“Oh, if only you can speak more French.... There are so many things we could speak of. I should like to talk of many things to you—and to read you poems.... You know French poets?”
Ken shook his head. “You like poetry, don’t you?... I’ll bet you’re a poet yourself? Don’t you make poems?”
“One leetle book,” she said, with a rueful shake of the head. “One leetle, small book.... But it was not good—oh no. In it are only two poems that are good. The rest are bad, ver’, ver’ bad.”
“I don’t believe a word of it. I’ll bet they’re great.”
“Non ... non!... I will bring them to you and you shall see.... But no. It is not possible for you to read. I am so sad ... so sad.” She laughed a little to show that she was not sad at all, and tripped along by his side, almost instantly returning to that quaint gravity which always baffled Kendall.

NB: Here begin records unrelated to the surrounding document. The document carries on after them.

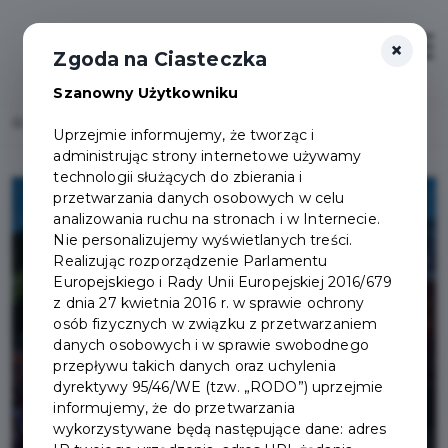
×
Zaloguj
Otwór
Zgoda na Ciasteczka
Szanowny Użytkowniku
Home
Lista aktualności
Dni Pruszcza w 2021 roku - odwołane!
Uprzejmie informujemy, że tworząc i
administrując strony internetowe używamy
technologii służących do zbierania i
przetwarzania danych osobowych w celu
analizowania ruchu na stronach i w Internecie.
Nie personalizujemy wyświetlanych treści.
Realizując rozporządzenie Parlamentu
Europejskiego i Rady Unii Europejskiej 2016/679
z dnia 27 kwietnia 2016 r. w sprawie ochrony
osób fizycznych w związku z przetwarzaniem
danych osobowych i w sprawie swobodnego
przepływu takich danych oraz uchylenia
dyrektywy 95/46/WE (tzw. „RODO”) uprzejmie
informujemy, że do przetwarzania
wykorzystywane będą następujące dane: adres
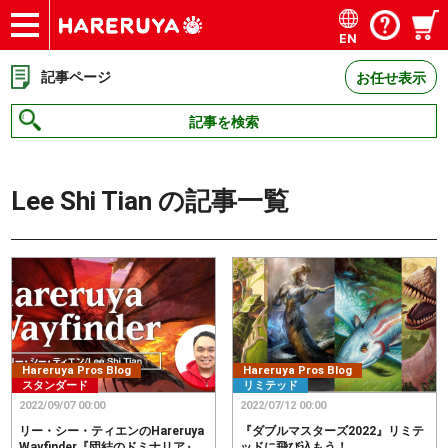
EN
ショップ
買取
記事
デッキ検索
デッキ構築
選手一覧
店舗一覧
イベント
お問い合わせ
記事ページ
お任せ表示
記事を検索
Lee Shi Tian
の記事一覧
Hareruya Pros Blog
Hareruya Pros Blog
スタンダード
リミテッド
2022/09/07 00:00
2022/07/12 00:00
リー・シー・ティエンのHareruya
『ダブルマスターズ2022』リミテ
Wayfinder『団結のドミナリア』
ッドに飛び込もう！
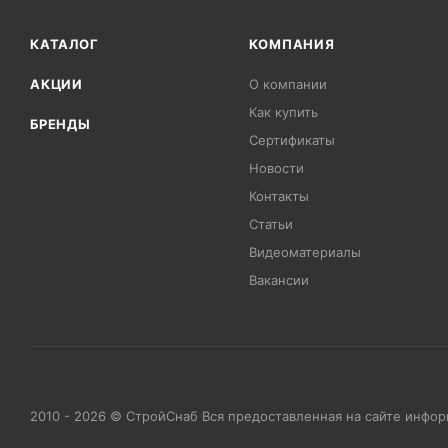
КАТАЛОГ
КОМПАНИЯ
АКЦИИ
О компании
Как купить
БРЕНДЫ
Сертификаты
Новости
Контакты
Статьи
Видеоматериалы
Вакансии
2010 - 2026 © СтройСнаб Вся предоставленная на сайте инфо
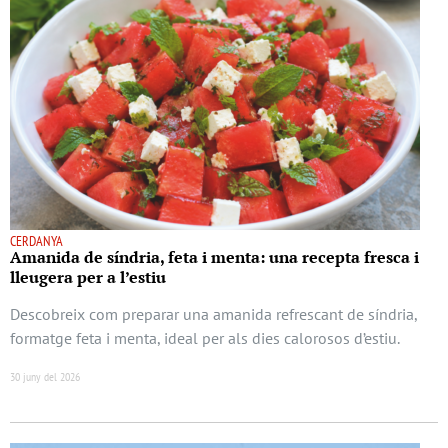
CERDANYA
Amanida de síndria, feta i menta: una recepta fresca i
lleugera per a l’estiu
Descobreix com preparar una amanida refrescant de síndria,
formatge feta i menta, ideal per als dies calorosos d’estiu.
30 juny del 2026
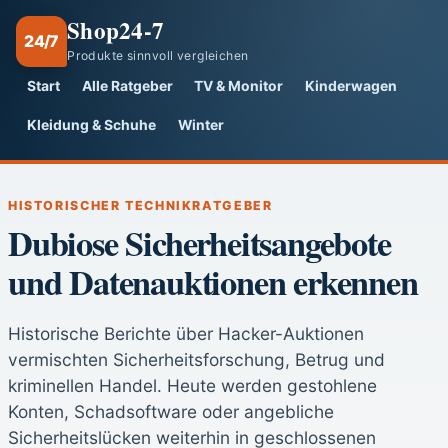
Shop24-7
24/7
Produkte sinnvoll vergleichen
Start
Alle Ratgeber
TV & Monitor
Kinderwagen
Kleidung & Schuhe
Winter
HISTORISCHER TECHNIKRATGEBER
Dubiose Sicherheitsangebote
und Datenauktionen erkennen
Historische Berichte über Hacker-Auktionen
vermischten Sicherheitsforschung, Betrug und
kriminellen Handel. Heute werden gestohlene
Konten, Schadsoftware oder angebliche
Sicherheitslücken weiterhin in geschlossenen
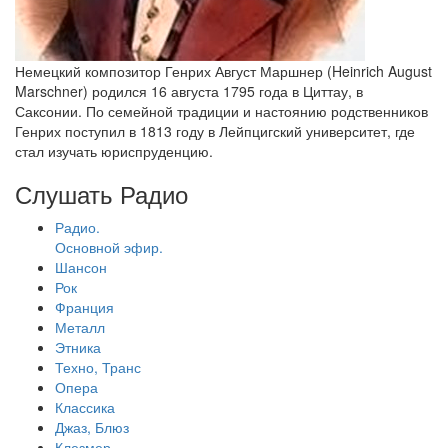
Немецкий композитор Генрих Август Маршнер (Heinrich August
Marschner) родился 16 августа 1795 года в Циттау, в
Саксонии. По семейной традиции и настоянию родственников
Генрих поступил в 1813 году в Лейпцигский университет, где
стал изучать юриспруденцию.
Слушать Радио
Радио.
Основной эфир.
Шансон
Рок
Франция
Металл
Этника
Техно, Транс
Опера
Классика
Джаз, Блюз
Клезмер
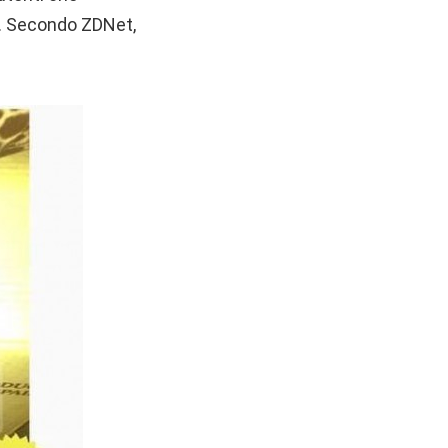
k. Secondo ZDNet,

He never could tell whether it was real gravity or a sort of protective coloring such as birds use to make themselves invisible to the hostile eye.
As they descended into the Metro they met, coming up the stairs, a handsomely dressed young woman, exquisitely shod, but so painted as to cheeks that one could not possibly imagine what her natural complexion might have been. She looked at Kendall boldly.

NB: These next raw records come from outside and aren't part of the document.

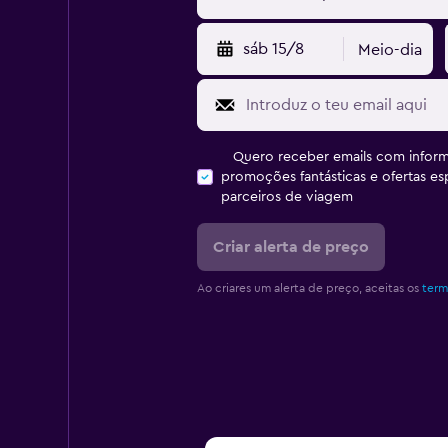
sáb 15/8
Meio-dia
Quero receber emails com inform
promoções fantásticas e ofertas e
parceiros de viagem
Criar alerta de preço
Ao criares um alerta de preço, aceitas os
term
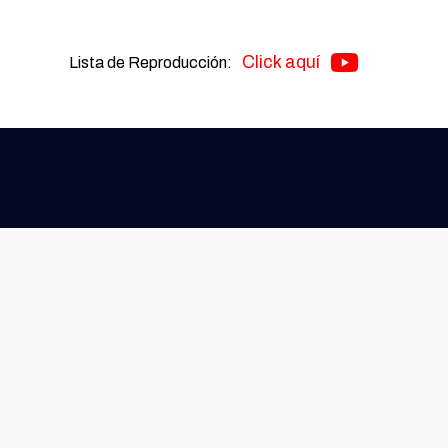
Click aquí
Lista de Reproducción:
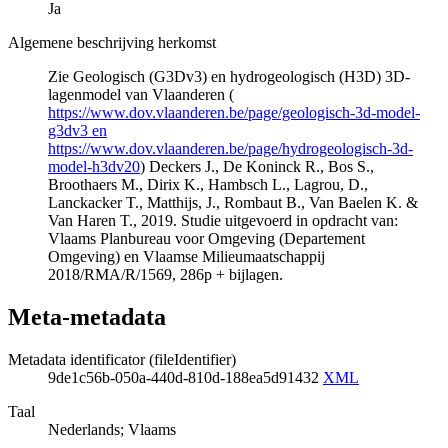
Ja
Algemene beschrijving herkomst
Zie Geologisch (G3Dv3) en hydrogeologisch (H3D) 3D-
lagenmodel van Vlaanderen (
https://www.dov.vlaanderen.be/page/geologisch-3d-model-
g3dv3 en
https://www.dov.vlaanderen.be/page/hydrogeologisch-3d-
model-h3dv20
) Deckers J., De Koninck R., Bos S.,
Broothaers M., Dirix K., Hambsch L., Lagrou, D.,
Lanckacker T., Matthijs, J., Rombaut B., Van Baelen K. &
Van Haren T., 2019. Studie uitgevoerd in opdracht van:
Vlaams Planbureau voor Omgeving (Departement
Omgeving) en Vlaamse Milieumaatschappij
2018/RMA/R/1569, 286p + bijlagen.
Meta-metadata
Metadata identificator (fileIdentifier)
9de1c56b-050a-440d-810d-188ea5d91432
XML
Taal
Nederlands; Vlaams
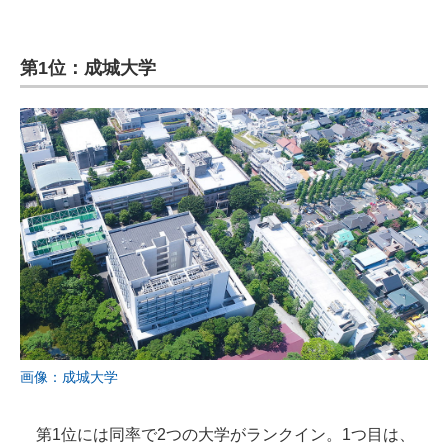
第1位：成城大学
画像：成城大学
第1位には同率で2つの大学がランクイン。1つ目は、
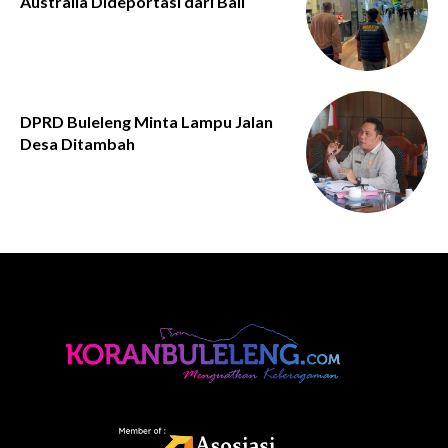
Australia Dideportasi dari Bali
DPRD Buleleng Minta Lampu Jalan
Desa Ditambah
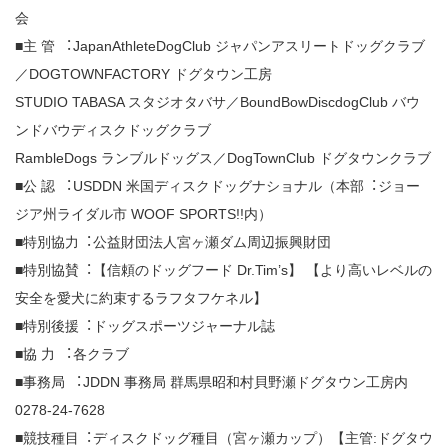
会
■主 管 ︓JapanAthleteDogClub ジャパンアスリートドッグクラブ
／DOGTOWNFACTORY ドグタウン工房
STUDIO TABASA スタジオタバサ／BoundBowDiscdogClub バウ
ンドバウディスクドッグクラブ
RambleDogs ランブルドッグス／DogTownClub ドグタウンクラブ
■公 認 ︓USDDN ⽶国ディスクドッグナショナル（本部︓ジョー
ジア州ライダル市 WOOF SPORTS!!内）
■特別協⼒︓公益財団法人宮ヶ瀬ダム周辺振興財団
■特別協賛︓【信頼のドッグフード Dr.Tim’s】 【より高いレベルの
安全を愛犬に約束するラフタフケネル】
■特別後援︓ドッグスポーツジャーナル誌
■協 ⼒ ︓各クラブ
■事務局 ︓JDDN 事務局 群馬県昭和村貝野瀬ドグタウン工房内
0278-24-7628
■競技種目︓ディスクドッグ種目（宮ヶ瀬カップ）【主管:ドグタウ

“Camouflage,” said Andree, serenely, when the young woman had passed. “I do not like ...”
It was not the first time Kendall had heard that Parisian term applied to the painted face, but he laughed now as if it were a fresh witticism to him. Andree made it fresh, for any sort of slang sounded so unnatural from her lips as to be irresistibly ludicrous ... like the harmless precocity of a child.
“Vous êtes très-jolie,” he said, with decision.
“No.... I am not pretty. You do not theenk. You make mock of me.” And then, as he wrinkled his nose: “Oh, why do you make grimace?... It is not nice for make grimace at me.... And now—oh, I see—your left eye it laughs, and the other it does not. Why is that? Why does your left eye laugh?” She pointed accusingly at the offending eye and stopped still, shaking her head. “Oh, you are ver’ bad. I do not like you.... No.... No.... I do not like you.” And then she laughed with that sudden change from mock gravity to delicious merriment of which she alone, of all the people Kendall knew, was capable.